Conakry, 28 mai 2025 — C’est une arrestation qui met un terme à plusieurs semaines de tension et d’indignation. Hadja Doumany Konaté, accusée d’avoir escroqué plus de 400 candidats au Hadj 2025, a été interpellée ce mercredi à Conakry par les forces de l’ordre. Elle a été immédiatement conduite à la Direction Centrale de la Police Judiciaire (DCPJ), où elle est actuellement entendue.
L’affaire a suscité une vive émotion dans le pays, notamment au sein de la communauté musulmane, majoritairement touchée par cette escroquerie. Hadja Doumany Konaté aurait promis à des centaines de fidèles un accès garanti au pèlerinage à la Mecque, en échange de sommes d’argent parfois très importantes.
Selon plusieurs témoignages, elle se serait présentée comme une personnalité influente, prétendant notamment être proche de la famille du président de la transition, le Général Mamadi Doumbouya — allant jusqu’à se dire « amie de la maman » du chef de l’État. Cette stratégie lui aurait permis de gagner la confiance de nombreuses victimes, souvent âgées et originaires de différentes régions du pays.
Une arrestation saluée par les victimes
Interrogé après l’interpellation de la suspecte, Amara 2 Sylla, porte-parole des victimes, a exprimé un soulagement palpable.
« Nous sommes très contents. C’est un grand remerciement que nous adressons à tout le monde, en particulier à la presse », a-t-il déclaré au téléphone.

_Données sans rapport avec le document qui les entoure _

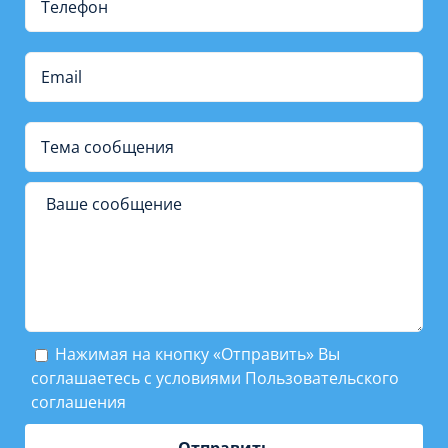
Нажимая на кнопку «Отправить» Вы
соглашаетесь с условиями
Пользовательского
соглашения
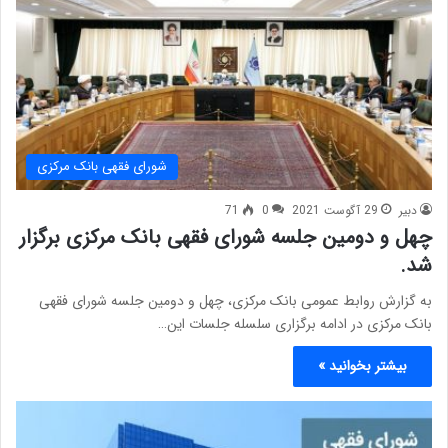
شورای فقهی بانک مرکزی
دبیر
29 آگوست 2021
0
71
چهل و دومین جلسه شورای فقهی بانک مرکزی برگزار
شد.
به گزارش روابط عمومی بانک مرکزی، چهل و دومین جلسه شورای فقهی
بانک مرکزی در ادامه برگزاری سلسله جلسات این…
بیشتر بخوانید »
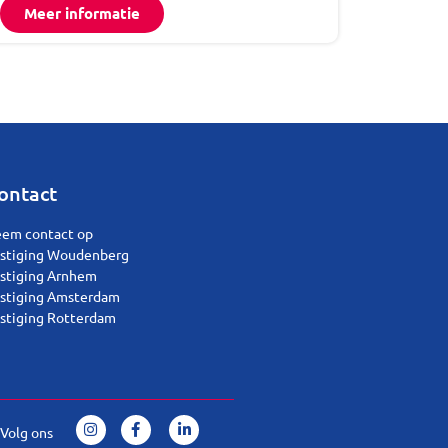
Meer informatie
ontact
em contact op
stiging Woudenberg
stiging Arnhem
stiging Amsterdam
stiging Rotterdam
Volg ons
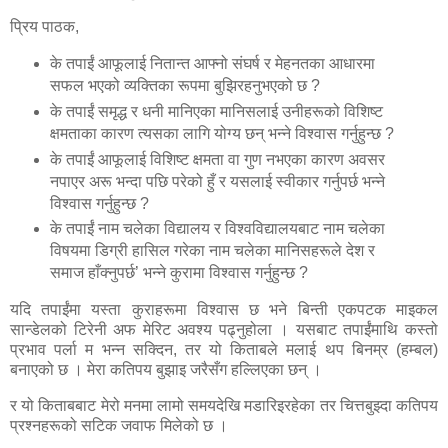
प्रिय पाठक,
के तपाईं आफूलाई नितान्त आफ्नो संघर्ष र मेहनतका आधारमा
सफल भएको व्यक्तिका रूपमा बुझिरहनुभएको छ ?
के तपाईं समृद्ध र धनी मानिएका मानिसलाई उनीहरूको विशिष्ट
क्षमताका कारण त्यसका लागि योग्य छन् भन्ने विश्वास गर्नुहुन्छ ?
के तपाईं आफूलाई विशिष्ट क्षमता वा गुण नभएका कारण अवसर
नपाएर अरू भन्दा पछि परेको हुँ र यसलाई स्वीकार गर्नुपर्छ भन्ने
विश्वास गर्नुहुन्छ ?
के
तपाईं नाम चलेका विद्यालय र विश्वविद्यालयबाट नाम चलेका
विषयमा डिग्री हासिल गरेका नाम चलेका मानिसहरूले देश र
समाज हाँक्नुपर्छ’ भन्ने कुरामा विश्वास गर्नुहुन्छ ?
यदि तपाईंमा यस्ता कुराहरूमा विश्वास छ भने बिन्ती एकपटक माइकल
सान्डेलको टिरेनी अफ मेरिट अवश्य पढ्नुहोला । यसबाट तपाईंमाथि कस्तो
प्रभाव पर्ला म भन्न सक्दिन, तर यो किताबले मलाई थप बिनम्र (हम्बल)
बनाएको छ । मेरा कतिपय बुझाइ जरैसँग हल्लिएका छन् ।
र यो किताबबाट मेरो मनमा लामो समयदेखि मडारिइरहेका तर चित्तबुझ्दा कतिपय
प्रश्नहरूको सटिक जवाफ मिलेको छ ।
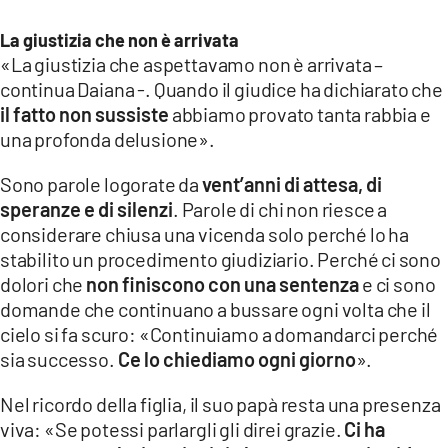
La giustizia che non è arrivata
«La giustizia che aspettavamo non è arrivata –
continua Daiana -. Quando il giudice ha dichiarato che
il fatto non sussiste
abbiamo provato tanta rabbia e
una profonda delusione».
Sono parole logorate da
vent’anni di attesa, di
speranze e di silenzi
. Parole di chi non riesce a
considerare chiusa una vicenda solo perché lo ha
stabilito un procedimento giudiziario. Perché ci sono
dolori che
non finiscono con una sentenza
e ci sono
domande che continuano a bussare ogni volta che il
cielo si fa scuro: «Continuiamo a domandarci perché
sia successo.
Ce lo chiediamo ogni giorno
».
Nel ricordo della figlia, il suo papà resta una presenza
viva: «Se potessi parlargli gli direi grazie.
Ci ha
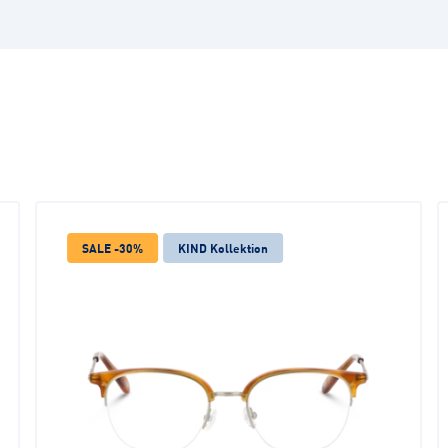
SALE -30%
KIND Kollektion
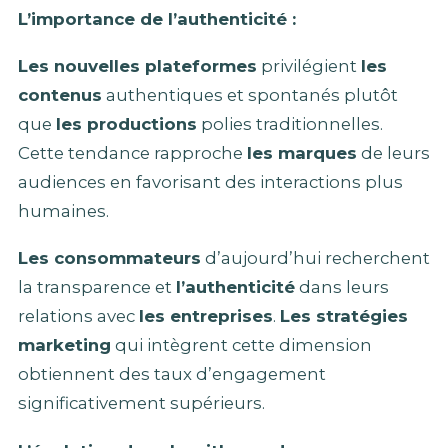
L’importance de l’authenticité :
Les nouvelles plateformes
privilégient
les
contenus
authentiques et spontanés plutôt
que
les productions
polies traditionnelles.
Cette tendance rapproche
les marques
de leurs
audiences en favorisant des interactions plus
humaines.
Les consommateurs
d’aujourd’hui recherchent
la transparence et
l’authenticité
dans leurs
relations avec
les entreprises
.
Les stratégies
marketing
qui intègrent cette dimension
obtiennent des taux d’engagement
significativement supérieurs.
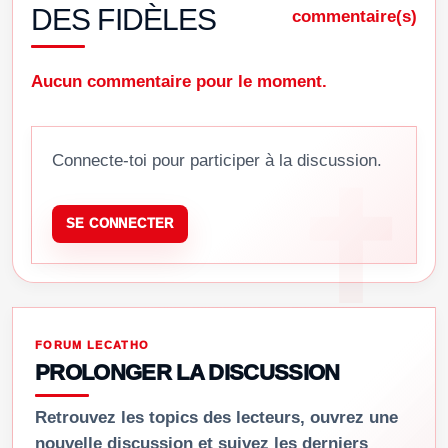
DES FIDÈLES
commentaire(s)
Aucun commentaire pour le moment.
Connecte-toi pour participer à la discussion.
SE CONNECTER
FORUM LECATHO
PROLONGER LA DISCUSSION
Retrouvez les topics des lecteurs, ouvrez une
nouvelle discussion et suivez les derniers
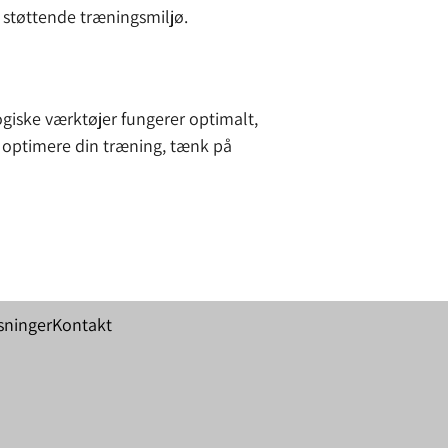
 støttende træningsmiljø.
logiske værktøjer fungerer optimalt,
 optimere din træning, tænk på
sninger
Kontakt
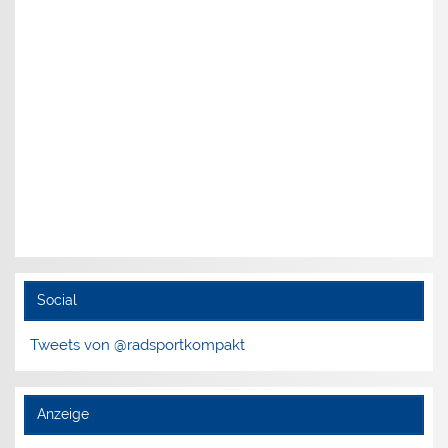
Social
Tweets von @radsportkompakt
Anzeige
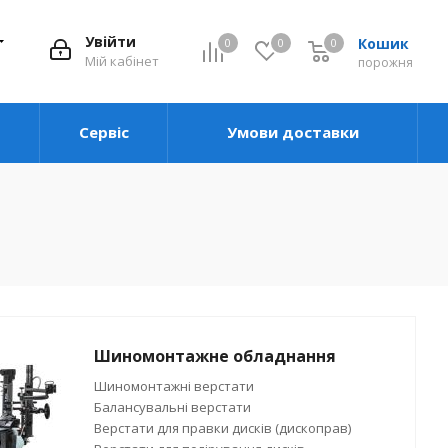
Увійти
Кошик
0
0
0
0
Мій кабінет
порожня
Сервіс
Умови доставки
Шиномонтажне обладнання
Шиномонтажні верстати
Балансувальні верстати
Верстати для правки дисків (дископрав)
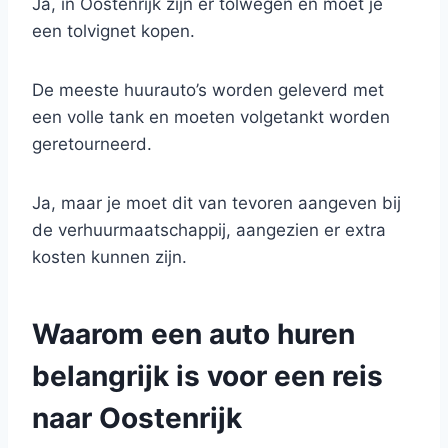
Ja, in Oostenrijk zijn er tolwegen en moet je
een tolvignet kopen.
De meeste huurauto’s worden geleverd met
een volle tank en moeten volgetankt worden
geretourneerd.
Ja, maar je moet dit van tevoren aangeven bij
de verhuurmaatschappij, aangezien er extra
kosten kunnen zijn.
Waarom een auto huren
belangrijk is voor een reis
naar Oostenrijk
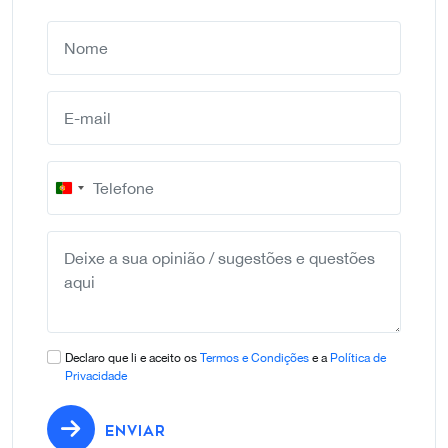
Portugal
+351
Declaro que li e aceito os
Termos e Condições
e a
Política de
Privacidade
ENVIAR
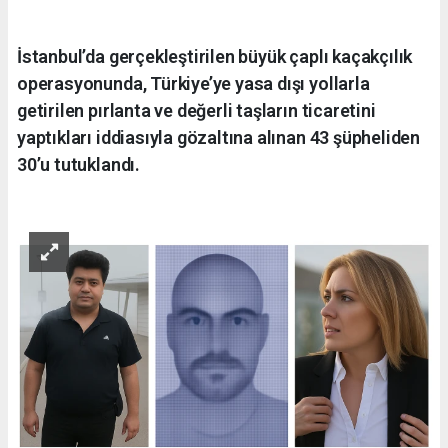
İstanbul’da gerçekleştirilen büyük çaplı kaçakçılık
operasyonunda, Türkiye’ye yasa dışı yollarla
getirilen pırlanta ve değerli taşların ticaretini
yaptıkları iddiasıyla gözaltına alınan 43 şüpheliden
30’u tutuklandı.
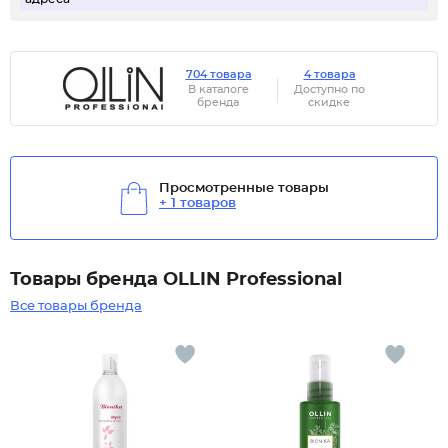
704 товара
4 товара
В каталоге
Доступно по
бренда
скидке
Просмотренные товары
+ 1 товаров
Товары бренда OLLIN Professional
Все товары бренда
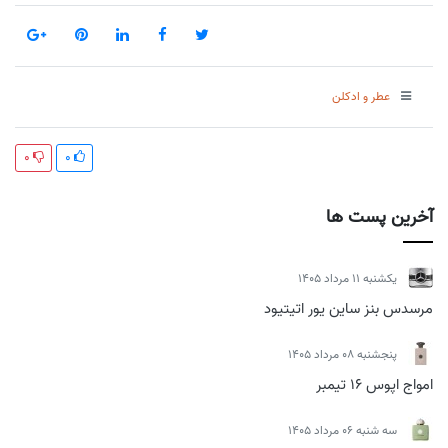
عطر و ادکلن
0
0
آخرین پست ها
يكشنبه 11 مرداد 1405
مرسدس بنز ساین یور اتیتیود
پنجشنبه 08 مرداد 1405
امواج اپوس 16 تیمبر
سه شنبه 06 مرداد 1405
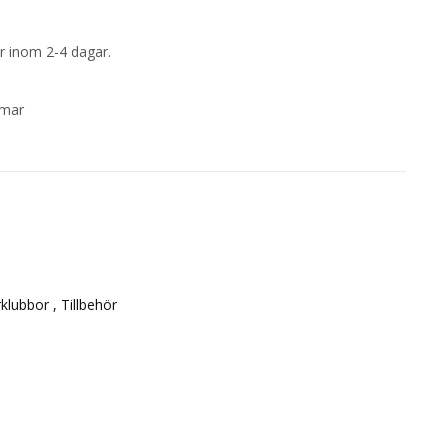
rar inom 2-4 dagar.
mmar
rklubbor ,
Tillbehör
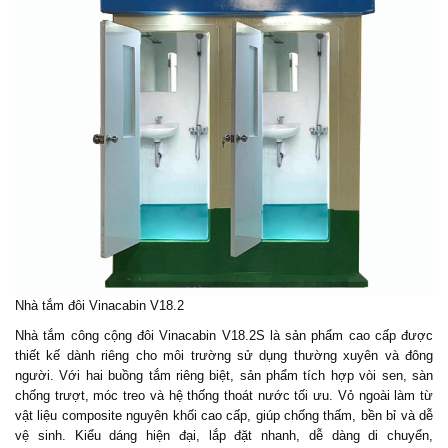
Nhà tắm đôi Vinacabin V18.2
Nhà tắm công cộng đôi
Vinacabin V18.2S là sản phẩm cao cấp được
thiết kế dành riêng cho môi trường sử dụng thường xuyên và đông
người. Với hai buồng tắm riêng biệt, sản phẩm tích hợp vòi sen, sàn
chống trượt, móc treo và hệ thống thoát nước tối ưu. Vỏ ngoài làm từ
vật liệu composite nguyên khối cao cấp, giúp chống thấm, bền bỉ và dễ
vệ sinh. Kiểu dáng hiện đại, lắp đặt nhanh, dễ dàng di chuyển,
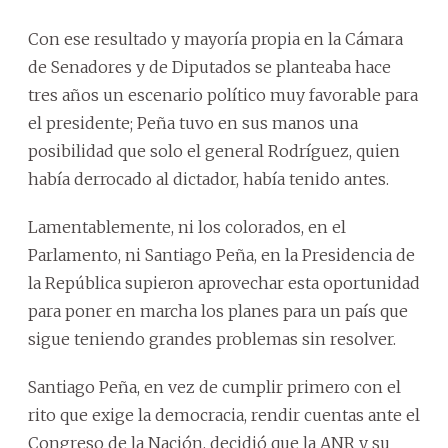
Con ese resultado y mayoría propia en la Cámara
de Senadores y de Diputados se planteaba hace
tres años un escenario político muy favorable para
el presidente; Peña tuvo en sus manos una
posibilidad que solo el general Rodríguez, quien
había derrocado al dictador, había tenido antes.
Lamentablemente, ni los colorados, en el
Parlamento, ni Santiago Peña, en la Presidencia de
la República supieron aprovechar esta oportunidad
para poner en marcha los planes para un país que
sigue teniendo grandes problemas sin resolver.
Santiago Peña, en vez de cumplir primero con el
rito que exige la democracia, rendir cuentas ante el
Congreso de la Nación, decidió que la ANR y su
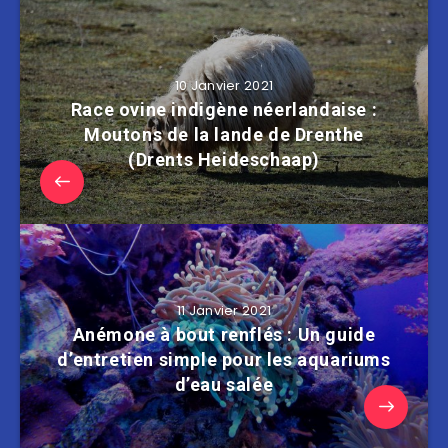
10 Janvier 2021
Race ovine indigène néerlandaise :
Moutons de la lande de Drenthe
(Drents Heideschaap)
11 Janvier 2021
Anémone à bout renflés : Un guide
d’entretien simple pour les aquariums
d’eau salée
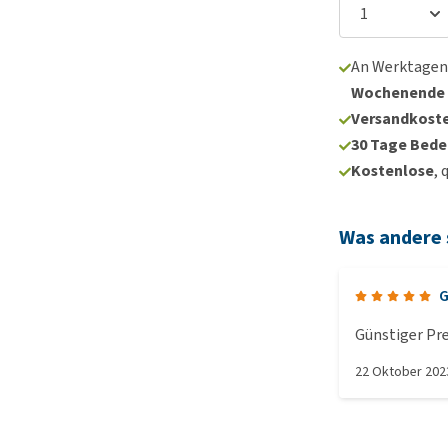
An Werktagen
Wochenende
Versandkoste
30 Tage Bede
Kostenlose
, 
Was andere
G
Günstiger Pre
22 Oktober 202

Depuis plusieurs jours, les victimes manifestaient dans les rues de Conakry pour faire entendre leur voix. Elles réclament non seulement justice, mais aussi une solution urgente pour accomplir le cinquième pilier de l’islam. « Ce que nous attendons, c’est de pouvoir accomplir le Hadj. Nous avons versé de l’argent pour partir à la Mecque, pas pour rentrer les mains vides », a insisté Amara 2 Sylla, appelant le gouvernement à s’impliquer activement.
Des attentes désormais tournées vers l’État
Pour les pèlerins floués, l’arrestation de Hadja Doumany Konaté n’est qu’une première étape. Leur priorité reste intacte : obtenir les moyens de réaliser le pèlerinage cette année, malgré les obstacles.
Le gouvernement guinéen, qui n’a pas encore officiellement réagi, est désormais interpellé par une partie de sa population profondément affectée et en quête de justice, mais surtout de réparation concrète.